Home » Fired workers’ lawsuit claims Muskegon Family Care health clinic violated federal law

Fired workers’ lawsuit claims Muskegon Family Care health clinic violated federal law

By Lynn Moore | [email protected]

MUSKEGON COUNTY, MI – Recently terminated employees have filed a class action lawsuit against the Muskegon Family Care health clinic, claiming it didn’t provide them adequate notice of their job losses nor payment of unused vacation time.

The lawsuit, filed in U.S. District Court on Feb. 16, claims 150 full-time employees were terminated on Feb. 14 without warning.

Two former clerical support employees are named in the lawsuit that also represents “all others similarly situated.” They seek 60 days’ worth of wages and benefits as well as compensation for remaining vacation time.

The health clinic at 2201 S. Getty St. in Muskegon Heights serves an estimated 20,000 patients, most of them low-income. The mass firings led to widespread speculation about the clinic’s closing, which clinic officials officially confirmed three days later, on Monday, Feb. 17.

The closure, planned for March 31, leaves thousands of dental, medical and mental health patients scrambling to find new providers. Hackley Community Care, Public Health Muskegon County and the Department of Health and Human Services all have pledged to help displaced patients.

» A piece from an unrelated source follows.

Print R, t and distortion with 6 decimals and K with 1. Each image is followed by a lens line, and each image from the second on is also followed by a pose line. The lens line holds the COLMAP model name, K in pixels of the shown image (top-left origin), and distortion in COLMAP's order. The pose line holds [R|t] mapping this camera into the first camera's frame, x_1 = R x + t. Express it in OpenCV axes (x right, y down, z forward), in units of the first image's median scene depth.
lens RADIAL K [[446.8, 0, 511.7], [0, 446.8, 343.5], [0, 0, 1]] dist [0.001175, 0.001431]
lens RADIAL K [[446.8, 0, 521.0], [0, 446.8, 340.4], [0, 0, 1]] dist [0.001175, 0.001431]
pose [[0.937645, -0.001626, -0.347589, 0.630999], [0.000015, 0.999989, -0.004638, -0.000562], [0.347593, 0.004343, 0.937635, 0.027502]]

The Michigan State Police has launched an investigation into claims staff members embezzled from the clinic.

* * *

The federal Worker Adjustment and Retraining Act requires that in the event of a plant closing or mass layoff, employers must provide formal notice to employees at least 60 days prior to the effective date.

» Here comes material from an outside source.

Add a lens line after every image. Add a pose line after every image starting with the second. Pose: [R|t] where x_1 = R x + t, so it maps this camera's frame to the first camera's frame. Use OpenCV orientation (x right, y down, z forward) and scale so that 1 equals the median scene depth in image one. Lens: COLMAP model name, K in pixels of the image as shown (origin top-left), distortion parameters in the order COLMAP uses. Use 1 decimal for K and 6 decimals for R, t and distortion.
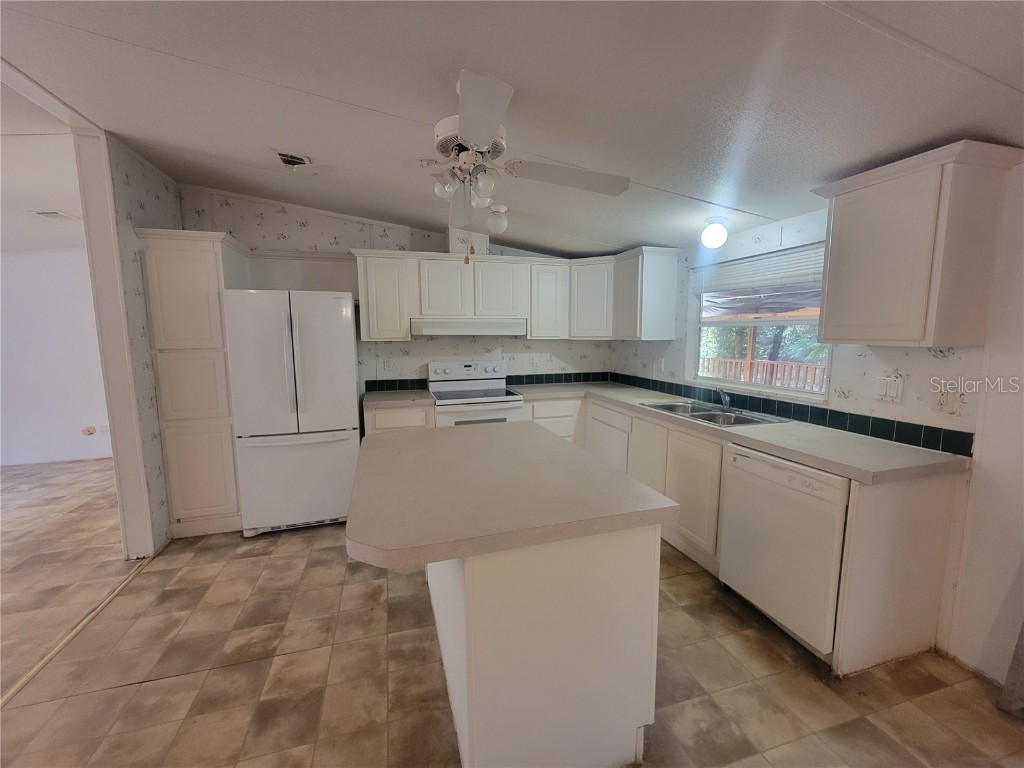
lens RADIAL K [[415.3, 0, 515.5], [0, 415.3, 385.4], [0, 0, 1]] dist [-0.005220, 0.001282]
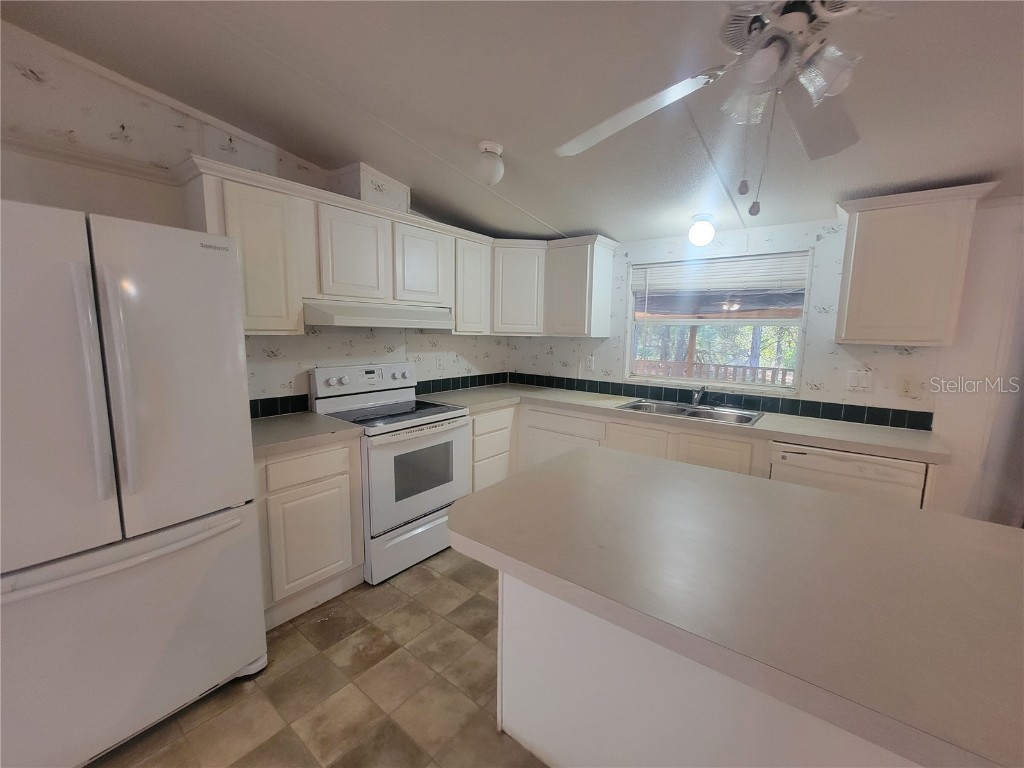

There are some exceptions, including if the layoffs are due to an unforeseen economic crisis or other business circumstance. It’s usually the employer’s burden to prove why it couldn’t provide the advance warning.

In a press release announcing the closure, clinic administrators cited “complicated financial troubles” as the reason for the employee terminations.

The clinic “will continue to serve patients” until its closure at the end of March, the press release states. The lawsuit estimates that roughly 50 employees remain employed at the clinic.

Terminated employees are suing for 60 days’ worth of wages, bonuses, accrued holiday and vacation pay, COBRA health benefits and pension and 401K contributions. They are represented by attorneys Raisner Roupinian LLP of New York City.

Muskegon Family Care operated on an approximately $20 million budget, according to its 2018 audit. Among its services are medical, dental, mental and behavior health, pharmacy and women’s care.

In 2018, it had 20,670 patients, according to the U.S. Health Resources and Services Administration’s Bureau of Primary Health. Nearly 79 percent of those patients were at or below the poverty level, and more than 13,000 were eligible for Medicaid, according to the Bureau of Primary Health.

A federal audit found “significant deficiencies” in 2017. Details were not immediately available. However, Muskegon Family Care’s own audit did not find anything significant, but rather one “material weakness” that year.

Muskegon Family Care has previously been in trouble with the federal government, which determined it had not properly tracked federal funding and failed to comply with its own bylaws from 2010-2014, according to documents obtained by the Muskegon Chronicle in 2014.

The clinic has been operated by an interim executive following the departure of former Chief Executive Officer Sheila Bridges.

A 2014 federal review of the clinic found that it failed to properly track the federal funds it receives and revealed questionable business expenses made by Bridges, according to the report obtained by the Muskegon Chronicle. Some of those expenses included stays at five-star hotels, first-class airfare and limousine accommodations.

* * *

That same year, several staff members, including a doctor, dentists and physician assistants, wrote a letter calling for the resignation of Bridges and the board of directors.